The US Congress voted yesterday to end Cold War-era trade restrictions on Russia after it joined the WTO, but provoked Moscow’s ire by attaching a measure targeting human rights abusers.

Following approval by the House of Representatives last month, the Senate voted 92-4 in favour of establishing permanent normal trade relations, or PNTR, with Russia by abolishing a 1974 law that required granting normal trade ties with Moscow only on an annual basis.

The legislation, which also grants PNTR to Moldova, now goes to the White House for President Barack Obama’s signature.

The repeal of the archaic legislation reflects Russia’s ascension to the World Trade Organization, and US lawmakers noted that US businesses stands to gain if Washington grants PNTR to its former Cold War rival.

“This legislation marks a pivotal step forward in our relations with Russia and Moldova,” Republican Senator Orrin Hatch said in a statement immediately after the vote.
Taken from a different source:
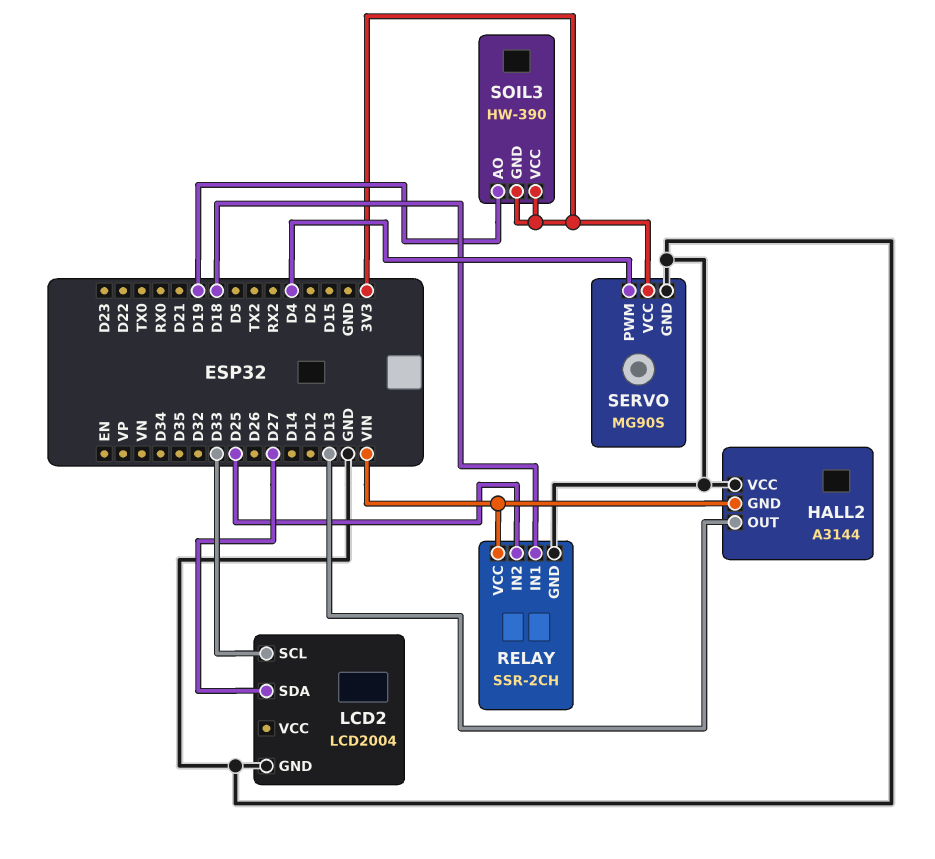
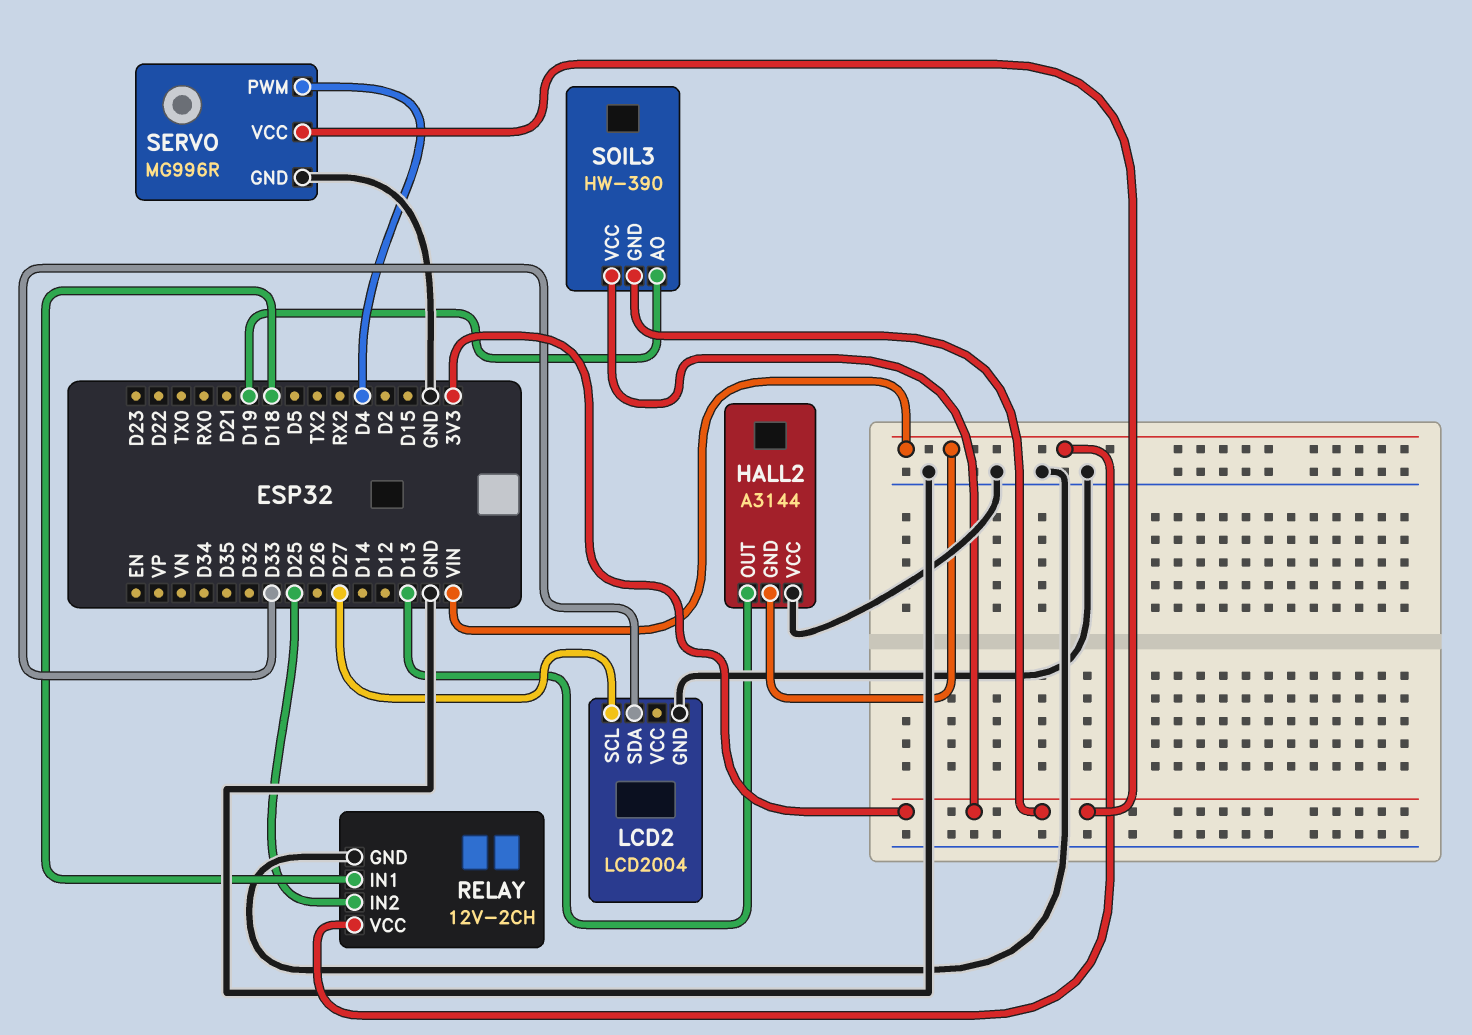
LCD2 pin SCL: D33 -> D27
LCD2 pin SDA: D27 -> D33
RELAY: SSR-2CH -> 12V-2CH
SERVO: MG90S -> MG996R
“Strengthening our bilateral trade relations with these nations will provide access to new markets for American businesses, farmers and ranchers, expand our economy here at home, and create much-needed jobs,” he added.

“At the same time, this measure includes strong enforcement tools to ensure Russia lives up to its international trade obligations, and provisions to help advance human rights and the rule of law in Russia.”

Lawmakers attached riders to the law that have provoked a furious reaction from Moscow, which threatened to retaliate against what it has called a “brazenly unfriendly and provocative attack.”

The new legislation would compel the US Government to freeze the assets of and deny entry to anyone tied to the 2009 death in prison of the Russian anti-corruption lawyer Sergei Magnitsky.

Konstantin Dolgov, the human rights representative at the Russian Foreign Ministry, repeated the warnings on Wednesday, saying sanctions against Russian officials would mark a “hostile and unilateral measure.”

Russian Prime Minister Dmitry Medvedev last week described the move as a “mistake,” and Moscow has threatened to take retaliatory measures.

Russian Foreign Minister Sergei Lavrov sought “clarification” about the legislation from US Secretary of State Hillary Clinton during a bilateral meeting today in Dublin, according to a senior State Department official.

Congress voted to end the so-called Jackson-Vanik amendment, which since 1974 has required the president to certify to Congress that Russia meets human rights standards when it comes to permitting Jewish emigration.

Long a thorn in relations, the law came into question when Russia joined the WTO in August. This put Jackson-Vanik in conflict with WTO mandates that any advantage granted by one WTO member must be extended to all.